● **PROBLEM DETAILS**
Please print every line of the entries below without any change, leaving the pictures out of your answer.

Transcribed page text:
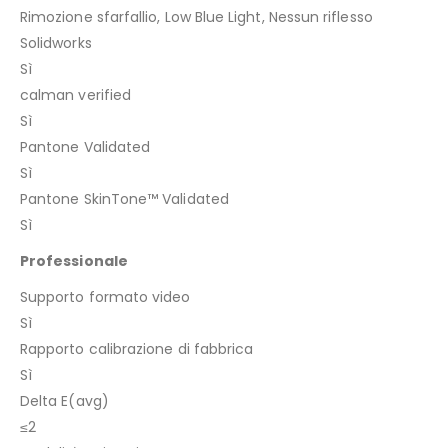
Rimozione sfarfallio, Low Blue Light, Nessun riflesso
Solidworks
Sì
calman verified
Sì
Pantone Validated
Sì
Pantone SkinTone™ Validated
Sì
Professionale
Supporto formato video
Sì
Rapporto calibrazione di fabbrica
Sì
Delta E(avg)
≤2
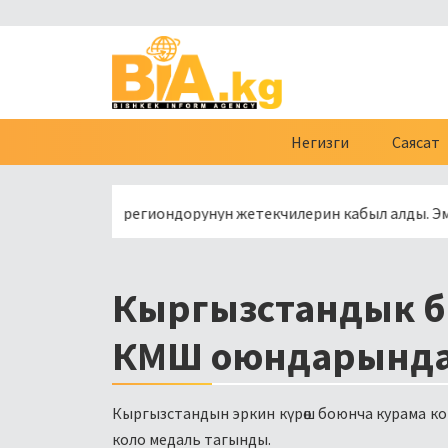
Негизги
Саясат
ссиянын региондорунун жетекчилерин кабыл алды. Эмне туура
Кыргызстандык б
КМШ оюндарында
Кыргызстандын эркин күрөш боюнча курама ком
коло медаль тагынды.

● **REPLY**
Rimozione sfarfallio, Low Blue Light, Nessun riflesso
Solidworks
Sì
calman verified
Sì
Pantone Validated
Sì
Pantone SkinTone™ Validated
Sì
Professionale
Supporto formato video
Sì
Rapporto calibrazione di fabbrica
Sì
Delta E(avg)
≤2
Негизги
Саясат
ссиянын региондорунун жетекчилерин кабыл алды. Эмне туура
Кыргызстандык б
КМШ оюндарында
Кыргызстандын эркин күрөш боюнча курама ком
коло медаль тагынды.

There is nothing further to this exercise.